Реизов Б.Г. Французский исторический роман в эпоху романтизма. Л, 1958. 4 страница




Подобранный на улице, воспитанный священником в церкви, звонарь Собора богоматери, собачьей любовью любящий своего господина и воспитателя, подчиняющийся ему без размышлений и сомнений, — Квазимодо представ­ляет собой типичный образ раба. В нем еще не шевельну­лись ни мысль, ни сознание. Его глухота и уродство сде­лали и ум его глухим и уродливым, говорит Гюго. Этот колосс безропотно подчиняется архидиакону, независимо от того, заставляет ли тот его отказаться от звания папы дураков или похитить Эсмеральду. Квазимодо сам не мы­слит, за него думает Клод Фролло. Совесть Квазимодо молчит. Ее еще не существует. За его поступки отвечает архидиакон, сам он не обладает нравственной ответствен­ностью. Поэтому, при всей своей трогательной преданности Клоду Фролло, он еще не человек..

Но вот происходит нечто необычайное, неслыханное.
= = =
◆ ЗАДАНИЯ:
1. Перепишите дословно записи, начиная с самой первой и заканчивая строкой с «center [65, 191].» включительно.
2. Напишите продолжение отрывка о Квазимодо, начав сразу после его последней фразы.

◆ ИСХОДНЫЕ ЗАПИСИ:
= = =
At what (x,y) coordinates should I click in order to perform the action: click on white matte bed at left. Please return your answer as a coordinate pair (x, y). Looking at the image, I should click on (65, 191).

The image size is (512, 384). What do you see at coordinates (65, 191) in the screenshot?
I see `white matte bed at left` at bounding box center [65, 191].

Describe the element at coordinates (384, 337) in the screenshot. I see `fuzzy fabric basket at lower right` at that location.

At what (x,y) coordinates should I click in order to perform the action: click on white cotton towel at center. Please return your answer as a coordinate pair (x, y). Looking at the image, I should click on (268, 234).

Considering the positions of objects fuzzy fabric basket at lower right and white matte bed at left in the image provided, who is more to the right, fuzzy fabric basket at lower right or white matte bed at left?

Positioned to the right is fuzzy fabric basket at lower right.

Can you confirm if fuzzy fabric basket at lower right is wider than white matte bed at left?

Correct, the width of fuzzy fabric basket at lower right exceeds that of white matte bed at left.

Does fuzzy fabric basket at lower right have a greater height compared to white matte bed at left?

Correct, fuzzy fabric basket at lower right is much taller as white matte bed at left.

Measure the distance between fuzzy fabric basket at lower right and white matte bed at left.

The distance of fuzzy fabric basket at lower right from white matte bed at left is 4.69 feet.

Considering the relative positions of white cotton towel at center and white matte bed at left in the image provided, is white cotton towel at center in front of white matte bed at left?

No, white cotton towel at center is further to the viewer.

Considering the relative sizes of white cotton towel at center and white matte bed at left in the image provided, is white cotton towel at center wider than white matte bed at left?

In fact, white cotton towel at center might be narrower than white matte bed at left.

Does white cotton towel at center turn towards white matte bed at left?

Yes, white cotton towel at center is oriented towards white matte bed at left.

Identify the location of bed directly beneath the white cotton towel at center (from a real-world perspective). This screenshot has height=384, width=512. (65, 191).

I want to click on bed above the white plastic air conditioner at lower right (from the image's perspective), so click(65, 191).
= = =
◆ РЕЗУЛЬТАТЫ ЗАДАНИЙ:
1.
At what (x,y) coordinates should I click in order to perform the action: click on white matte bed at left. Please return your answer as a coordinate pair (x, y). Looking at the image, I should click on (65, 191).

The image size is (512, 384). What do you see at coordinates (65, 191) in the screenshot?
I see `white matte bed at left` at bounding box center [65, 191].

2.
Квазимодо, выставленный у позорного столба, изнемо­гающий от жажды, ни у кого не вызывает сострадания. Окружающий его народ — еще почти не народ. Он не обла­дает чувством справедливости. Он готов убить Квазимодо, так как не видит в нем человека. Эсмеральда увидела в нем человека. Воздав добром за зло, напоив это истерзанное существо, она пробудила в нем нравственную идею и сделала его человеком. В его темном сознании возникло не чувство преданности — оно было у него и прежде по отношению к Клоду Фролло, — но чувство справедливо­сти и долга. Став нравственной личностью, он перестал быть рабом. Он подвергает критике поступки своего господина, он судит его судом своей совести и, вынеся приговор, карает его. Так возникает новая нрав­ственная, свободная стихия, рабы становятся людьми, уходит мир насилия и рока, наступает мир демо­кратии и справедливости. Если XV век — заря но­вого времени, то Квазимодо — символ рождающегося человечества.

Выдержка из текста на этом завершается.